Surgical treatment. The surgical correction remains the final, symptomatic therapy of the most severe forms of 2° hyperparathyroidism which cannot be controlled by medical treatment. The most important issue is to prevent or correct the development of major clinical complications associated with this disease. The presence of a severe form of overfunction must be proved by clinical, biochemical and radiological evidence. Thus in general neck surgery should only be done in case plasma intact PTH values are greatly elevated (> 600-800 pg/ml), together with an increase in plasma total alkaline phosphatases (or better bone-specific alkaline phosphatase), and only after one or several medical treatment attempts have been unsuccessful in decreasing plasma iPTH with active vitamin D derivatives or if their use is absolutely contraindicated, namely in presence of persistent hypercalcemia or hyperphosphatemia. Bone histomorphometry examination is rarely needed. Clinical symptoms and signs such as pruritus and osteoarticular pain are non specific and therefore are no good criteria for operation by their own. Similarly, an isolated increase in plasma calcium and/or phosphorus, even in case of coexistent soft tissue calcifications, is not a sufficient criterion alone for surgical PTX. However, in the presence of a high plasma PTH the latter disturbances may contribute to favor the decision to proceed to the surgical correction of parathyroid overfunction. The results can be spectacular, including the complete disappearance of soft tissue calcifications (see Figure 13 above). A concomitant aluminum overload should be excluded or treated, if present, before performing surgery.

Two main surgical procedures are generally used, namely either subtotal parathyroidectomy or total parathyroidectomy with immediate autotransplantation. There is no substantial difference of operative difficulties and treatment results between the two procedures.

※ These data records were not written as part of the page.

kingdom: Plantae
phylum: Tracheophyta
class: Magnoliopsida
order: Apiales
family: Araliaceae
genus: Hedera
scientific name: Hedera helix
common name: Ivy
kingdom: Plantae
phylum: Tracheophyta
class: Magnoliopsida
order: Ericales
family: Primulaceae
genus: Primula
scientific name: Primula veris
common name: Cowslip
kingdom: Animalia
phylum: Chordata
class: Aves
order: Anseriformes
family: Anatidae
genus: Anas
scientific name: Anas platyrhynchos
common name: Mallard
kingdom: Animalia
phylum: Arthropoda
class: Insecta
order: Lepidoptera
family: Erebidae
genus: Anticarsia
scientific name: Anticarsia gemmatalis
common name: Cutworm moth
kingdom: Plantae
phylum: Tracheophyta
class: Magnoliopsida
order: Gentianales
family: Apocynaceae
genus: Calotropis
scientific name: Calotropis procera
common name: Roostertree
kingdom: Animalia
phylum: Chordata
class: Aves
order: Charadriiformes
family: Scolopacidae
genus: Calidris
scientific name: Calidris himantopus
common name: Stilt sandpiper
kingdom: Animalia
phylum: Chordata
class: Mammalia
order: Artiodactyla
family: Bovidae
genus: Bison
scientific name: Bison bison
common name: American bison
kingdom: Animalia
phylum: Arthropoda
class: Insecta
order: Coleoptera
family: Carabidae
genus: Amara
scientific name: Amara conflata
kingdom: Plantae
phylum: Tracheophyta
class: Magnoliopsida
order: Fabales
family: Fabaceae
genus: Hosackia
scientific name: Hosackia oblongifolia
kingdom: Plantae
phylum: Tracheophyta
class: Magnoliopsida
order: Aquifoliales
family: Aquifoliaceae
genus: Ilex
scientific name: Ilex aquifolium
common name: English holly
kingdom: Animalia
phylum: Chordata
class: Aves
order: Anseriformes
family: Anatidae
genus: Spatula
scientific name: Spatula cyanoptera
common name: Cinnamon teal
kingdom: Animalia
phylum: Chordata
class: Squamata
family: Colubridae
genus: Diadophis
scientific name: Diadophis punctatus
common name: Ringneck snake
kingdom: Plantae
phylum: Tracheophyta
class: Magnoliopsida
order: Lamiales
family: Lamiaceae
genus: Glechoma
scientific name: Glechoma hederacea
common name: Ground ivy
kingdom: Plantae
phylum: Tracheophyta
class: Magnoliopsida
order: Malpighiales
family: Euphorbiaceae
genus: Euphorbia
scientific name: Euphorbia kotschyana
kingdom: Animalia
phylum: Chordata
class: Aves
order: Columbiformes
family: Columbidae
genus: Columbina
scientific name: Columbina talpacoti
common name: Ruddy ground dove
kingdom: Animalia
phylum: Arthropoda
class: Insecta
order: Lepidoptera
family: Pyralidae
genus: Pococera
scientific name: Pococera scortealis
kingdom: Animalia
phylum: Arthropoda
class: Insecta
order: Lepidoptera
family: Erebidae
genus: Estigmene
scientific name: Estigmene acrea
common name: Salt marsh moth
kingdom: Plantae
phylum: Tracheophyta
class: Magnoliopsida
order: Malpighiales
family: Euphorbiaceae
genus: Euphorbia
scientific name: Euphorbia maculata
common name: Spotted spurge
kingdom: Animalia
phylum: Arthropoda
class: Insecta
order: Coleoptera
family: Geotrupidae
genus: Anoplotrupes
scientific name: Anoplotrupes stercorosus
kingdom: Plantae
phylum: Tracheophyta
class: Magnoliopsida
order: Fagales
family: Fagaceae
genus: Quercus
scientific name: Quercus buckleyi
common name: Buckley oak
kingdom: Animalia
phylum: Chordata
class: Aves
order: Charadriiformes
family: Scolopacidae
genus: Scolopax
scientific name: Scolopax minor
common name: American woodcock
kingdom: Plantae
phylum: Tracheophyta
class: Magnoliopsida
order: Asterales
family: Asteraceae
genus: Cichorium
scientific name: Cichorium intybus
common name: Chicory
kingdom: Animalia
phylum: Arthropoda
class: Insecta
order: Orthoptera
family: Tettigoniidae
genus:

We found that the long term frequency of recurrence of hyperparathyroidism was similar . Moreover, in contrast to reports by others, the claimed superiority of total parathyroidectomy in terms of long-term control of parathyroid overfunction has been questioned recently . We do not recommend the performance of total parathyroidectomy without autotransplantation in uremic patients since subsequently permanent hypoparathyroidism and adynamic bone disease may develop.

The frequency of parathyroidectomy has not changed significantly during the past few years according to a survey done in Northern Italy some years ago . In the USA, PTX was associated with higher short-term mortality, but lower long-term mortality among chronic dialysis patients . Measures to attenuate 2° hyperparathyroidism may play an important role in reducing mortality among patients with end-stage renal disease.